Tujuan tuturan nomor 1) adalah untuk menjaga muka negatif mitra tutur, dengan cara mengakui tekanan dan gangguan yang diberikan dan menyampaikan alasan yang memaksa penutur melakukan hal tersebut. Tuturan permintaan maaf pada data nomor 1) berfungsi untuk memohon kemaafan dan memohon mitra tutur menunda keterancaman mukanya dari ujaran yang disampaikan Strategi memohon maaf dilakukan dengan cara menyampaikan keseganan atau rasa maaf penutur kepada mitra tutur.

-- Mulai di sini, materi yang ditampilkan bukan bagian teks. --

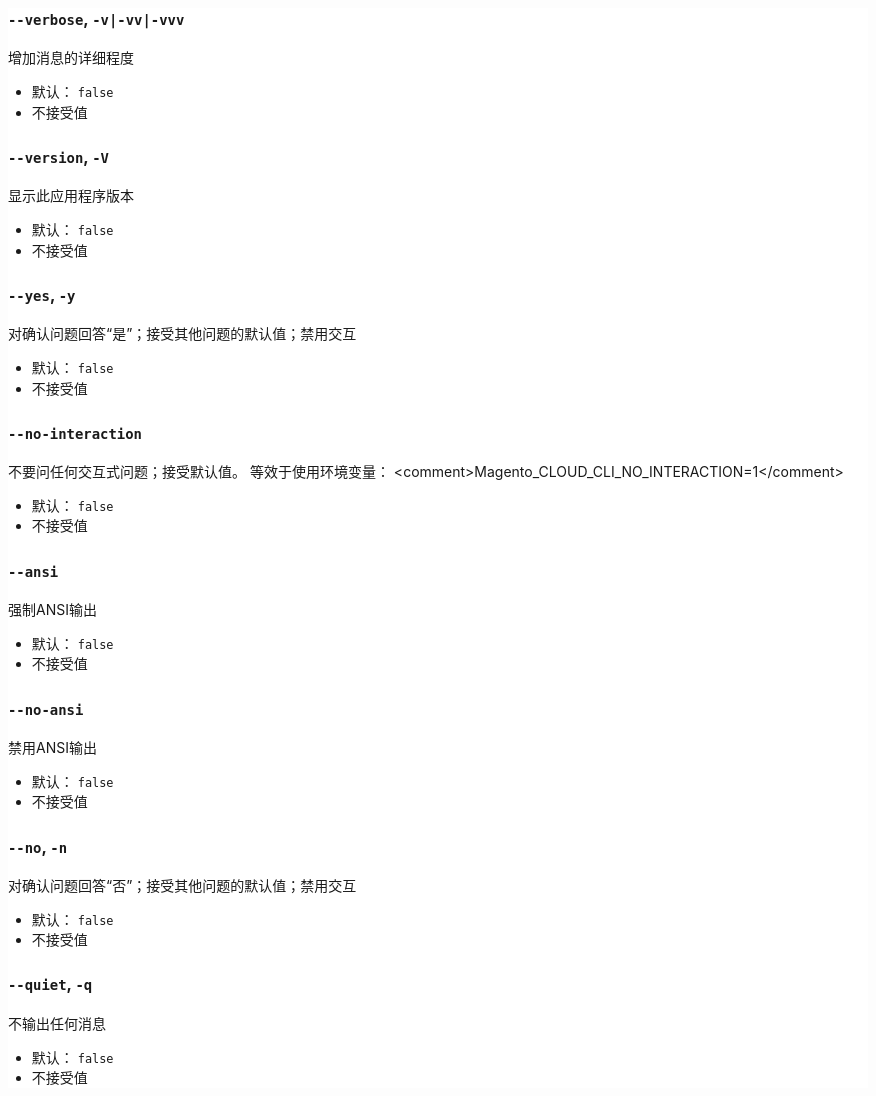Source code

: ### `--verbose`, `-v|-vv|-vvv`

增加消息的详细程度

- 默认： `false`
- 不接受值

### `--version`, `-V`

显示此应用程序版本

- 默认： `false`
- 不接受值

### `--yes`, `-y`

对确认问题回答“是”；接受其他问题的默认值；禁用交互

- 默认： `false`
- 不接受值

### `--no-interaction`

不要问任何交互式问题；接受默认值。 等效于使用环境变量： &lt;comment>Magento_CLOUD_CLI_NO_INTERACTION=1&lt;/comment>

- 默认： `false`
- 不接受值

### `--ansi`

强制ANSI输出

- 默认： `false`
- 不接受值

### `--no-ansi`

禁用ANSI输出

- 默认： `false`
- 不接受值

### `--no`, `-n`

对确认问题回答“否”；接受其他问题的默认值；禁用交互

- 默认： `false`
- 不接受值

### `--quiet`, `-q`

不输出任何消息

- 默认： `false`
- 不接受值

Tuturan „aku harus minta maaf mungkin, tapi aku harus ngomong supaya kamu kalau lolos minggu depan, kamu harus lebih baik, gitu!‟ menjadi penanda lingual kesantunan negatif yang dapat ditandai frasa „minta maaf‟, konteks dan tuturan sebelum dan sesudahnya.

Sehubungan dengan kelangsungan tuturan yang disampaikan juri pada para peserta yaitu karena kekuasaan (power) yang dimiliki penutur sebagai juri, penyanyi, maupun produser musik lebih tinggi dibanding mitra tutur. Jarak sosial yang cukup jauh antara penutur dan mitra tutur juga mempengaruhi penggunaan frasa „minta maaf‟, karena bila tidak menggunakan frasa „minta maaf‟ maka tuturan akan menjadi kurang santun dan akan mengancam muka positif penutur.

Bentuk kesantunan negatif dengan penanda lingual berupa frasa „minta maaf‟, konteks dan tuturan sebelum dan sesudahnya ditemukan pada data (57/MCI ke-2/8Juli2012), (79/MCI ke-2/8Juli2012), (148/MCI ke-2/8Juli2012), (153/MCI ke-2/8Juli2012), (154/MCI ke-2/8Juli2012), (157/MCI ke-2/8Juli2012), (158/MCI ke-2/8Juli2012), (173/IMB3/5Jan2013), (177/IMB3/5Jan2013).